The province will temporarily defer loan payments and interest accrual for six months for students borrowing through the Ontario Student Assistance Program (OSAP).
The changes will come into effect March 30 and last until Sept. 30.
The province said in its action plan that its measures were “in coordination with the federal government’s measures, leaving more money in the pockets of student borrowers.”

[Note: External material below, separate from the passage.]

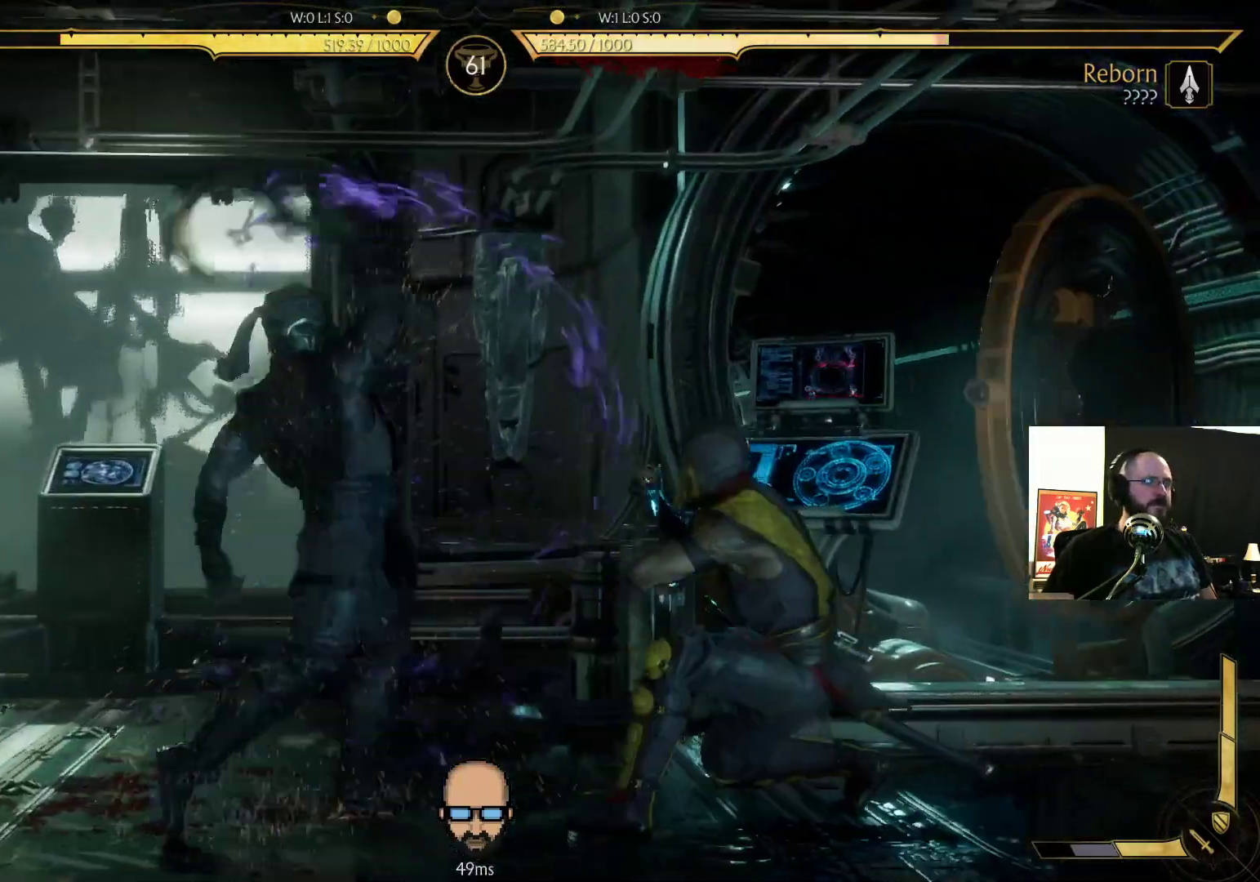
{"buttons": ["R2", "DPAD_DOWN", "DPAD_LEFT"], "events": [[167, "R2", "down"], [200, "DPAD_DOWN", "down"], [200, "DPAD_LEFT", "down"]]}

The temporary payment suspension will be automatic, so borrowers don’t need to apply for it.
People can still make one-time payments through their online account or online banking if they want to repay their loan faster, a spokesperson for the Ministry of Colleges and Universities said.
The Canadian Federation of Students (CFS) had been calling on the province to take this step.
Kayla Weiler, Ontario representative for the CFS, said in a statement the organization is glad the province has listened to students in deferring loan repayments through September.
However, she added that students need more support during COVID-19, including housing security and the suspension of rent payments, as well as giving international students access to health care through the Ontario Health Insurance Plan, for which they are currently not eligible.
The Ontario Undergraduate Student Alliance (OUSA) released a statement saying it was thankful the government’s action plan included the six-month moratorium.
“This will help ensure that graduates entering an uncertain economic period have the time and support they need to find high-quality employment before they have to repay their loans,” the statement read.
The OUSA also said it will continue to advocate for a two-year, interest-free grace period for all students graduating in 2020.
In 2019, the Ontario government announced sweeping changes to OSAP. This included cutting the “free tuition” measure introduced by the previous Liberal government, which gave low-income students funding to cover tuition in the form of a grant. Under the Conservative government’s changes, at least 10 per cent of a student’s assistance had to be in the form of a loan.